In Ländern wie den USA und Kanada glauben die Menschen oft, dass jeder die gleiche Chance hat, erfolgreich zu sein. Wenn dieser Glaube stark ist, die Realität aber zeigt, dass arme Menschen in der Armut feststecken, werden die Menschen frustriert und geben den Armen die Schuld. Sie fangen an zu denken: „Sie sind nicht arm, weil das System kaputt ist; sie sind arm, weil sie schlechte Menschen sind.“

Warum das wichtig ist

Das Paper argumentiert, dass diese „mentale Verknüpfung“ zwischen Armut und Kriminalität gefährlich ist.

  • Der Teufelskreis: Wenn Menschen glauben, dass die Armen Kriminelle sind, werden sie ihnen nicht helfen wollen. Sie werden sogar Gesetze unterstützen, die die Armen bestrafen (wie etwa Obdachlose dafür zu bestrafen, auf der Straße zu schlafen).
  • Die politische Blockade: Wenn die Öffentlichkeit glaubt, dass die Armen „unwürdig“ oder „kriminell“ sind, wird es für Regierungen sehr schwer, Gesetze zu verabschieden, die tatsächlich helfen, Armut zu reduzieren.

Das Fazit

Dieses Paper sagt nicht, dass Armut Kriminalität verursacht. Es sagt, dass der Glaube der Gesellschaft, dass Armut Kriminalität verursacht, ein echtes Problem ist.
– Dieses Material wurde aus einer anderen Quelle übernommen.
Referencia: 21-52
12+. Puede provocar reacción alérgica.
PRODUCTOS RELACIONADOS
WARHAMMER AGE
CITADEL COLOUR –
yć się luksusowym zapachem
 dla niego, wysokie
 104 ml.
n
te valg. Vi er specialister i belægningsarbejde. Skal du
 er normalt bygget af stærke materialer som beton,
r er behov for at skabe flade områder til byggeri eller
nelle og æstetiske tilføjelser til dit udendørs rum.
Indem sie KI nutzten, um darauf zu hören, was die Menschen online sagen, zeigten die Autoren, dass dieser Bias in Ländern, die sich auf „Chancengleichheit“ berufen, am stärksten ausgeprägt ist. Sie schlagen vor, dass wir, um Armut zu bekämpfen, nicht nur den Armen Geld geben können, sondern auch die Art und Weise ändern müssen, wie die Gesellschaft über sie denkt. Wir müssen aufhören, Armut in unserem kollektiven Bewusstsein wie ein Verbrechen zu behandeln.